In 1998 Garden Ridge began working toward its goal of opening six stores during the year, but the year's most dramatic news came from company headquarters, not from the advancing front line of the chain's expansion. In October 1998, Lewis resigned from his posts as president and chief operating officer, explaining that he was departing to "pursue other interests." Garden Ridge's chief financial officer shed more light on the reasons behind Lewis's departure, revealing more than Lewis's terse farewell. "We expect to generate nearly $400 million in sales this year," she said, "and in the next few years we project a billion in sales. Lewis's resignation was mutual agreement between Lewis, Shapiro, and the board of directors. Different leadership skills are needed to run a larger entity, and we're looking for a seasoned retail veteran to come in as president." Shapiro's comment on the matter corroborated the chief financial officer's statement. "Jack and I," he said, "reached the agreement that this was a good time for him to strike out and do new things."
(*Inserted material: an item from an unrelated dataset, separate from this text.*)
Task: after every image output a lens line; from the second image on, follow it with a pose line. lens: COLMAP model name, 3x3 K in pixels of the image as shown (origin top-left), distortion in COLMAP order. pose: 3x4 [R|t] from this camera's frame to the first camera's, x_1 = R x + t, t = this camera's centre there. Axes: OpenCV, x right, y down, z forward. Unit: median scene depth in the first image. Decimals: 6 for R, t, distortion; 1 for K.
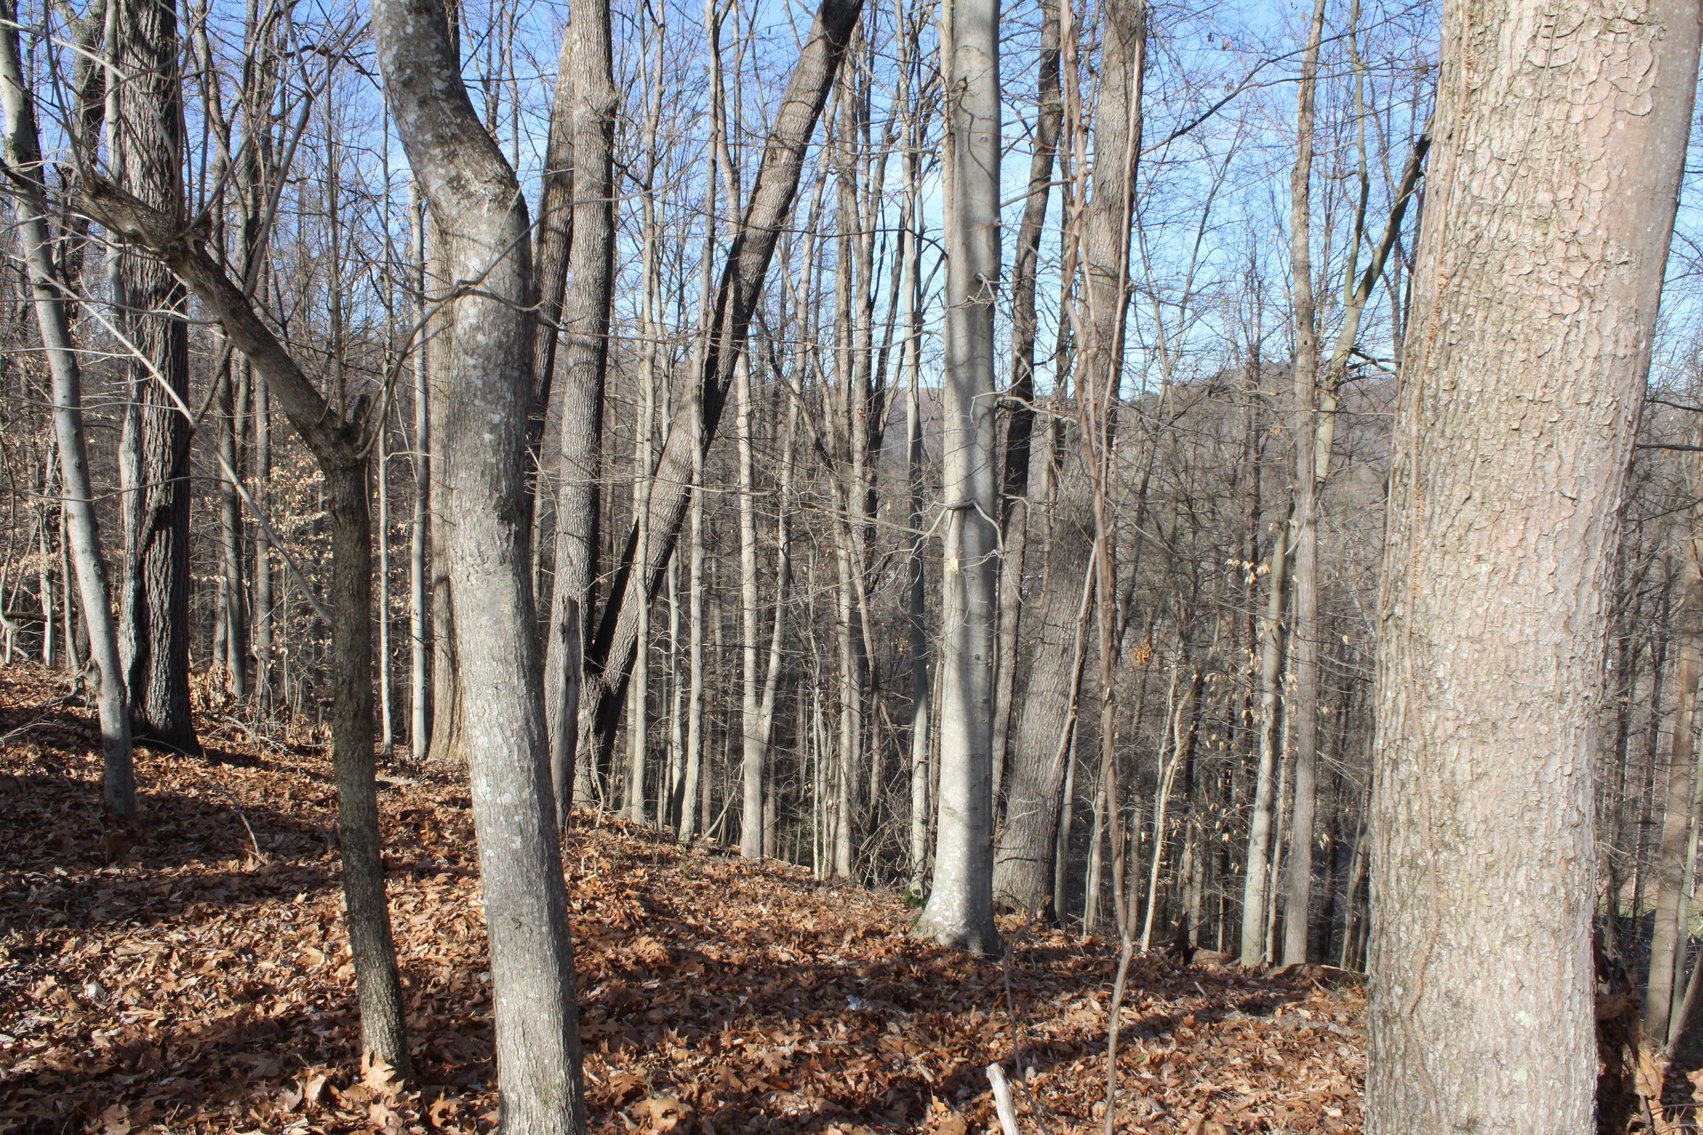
lens RADIAL K [[1454.1, 0, 851.5], [0, 1454.1, 567.5], [0, 0, 1]] dist [-0.173318, 0.164171]
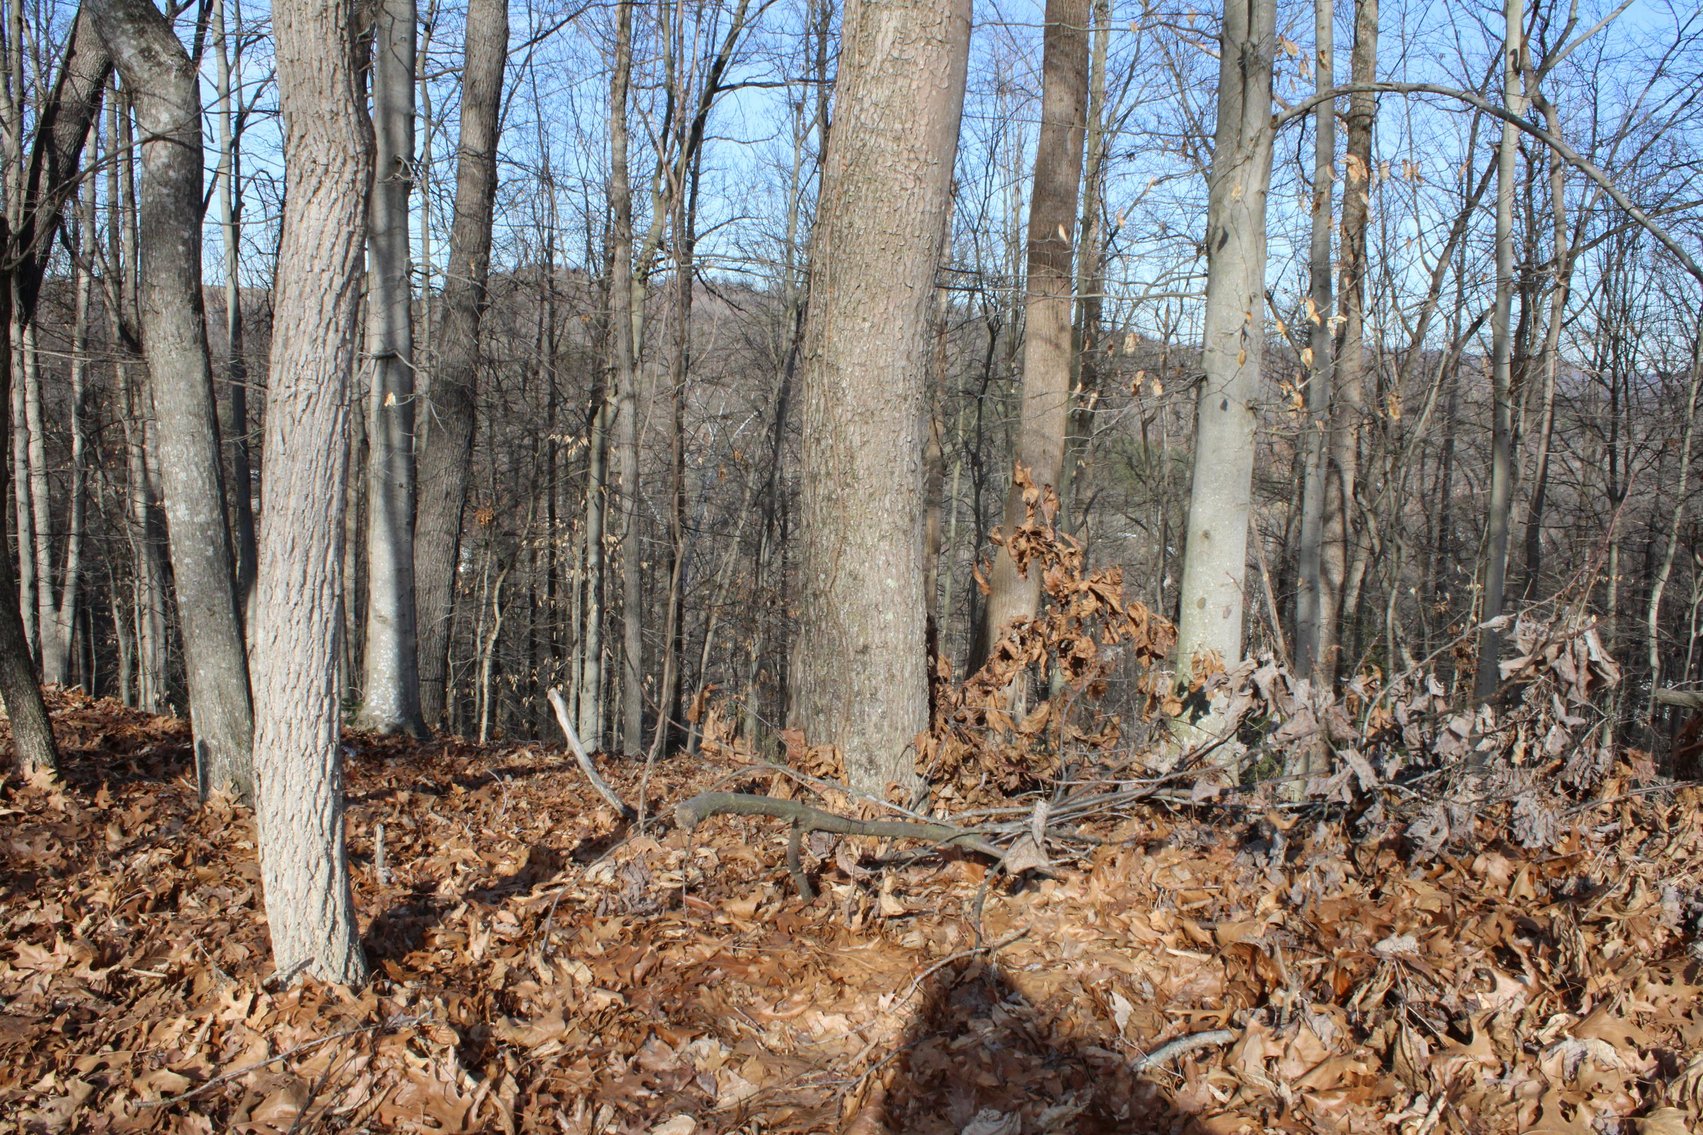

In the wake of Lewis's departure, Shapiro assumed the responsibilities of president in addition to his duties as chairman and chief executive officer. As the end of 1998 approached, an executive search firm was looking for a permanent replacement for Lewis's presidential post. Meanwhile, the company pushed forward with its plans to develop into a national retailer. Shapiro planned to open seven or eight stores in 1999 and ten or 11 stores in 2000, aiming to grow by 25 percent to 30 percent annually until the company reached the hotly pursued goal of $1 billion in sales. Considering that the company had yet to reach the halfway mark by the end of the 1990s, the 21st century promised to see a proliferation of new Garden Ridge stores opening across the country.
Principal Subsidiaries: Garden Ridge Management, Inc.; Garden Ridge Investment, Inc.; Garden Ridge Finance Corporation; Garden Ridge, L.P.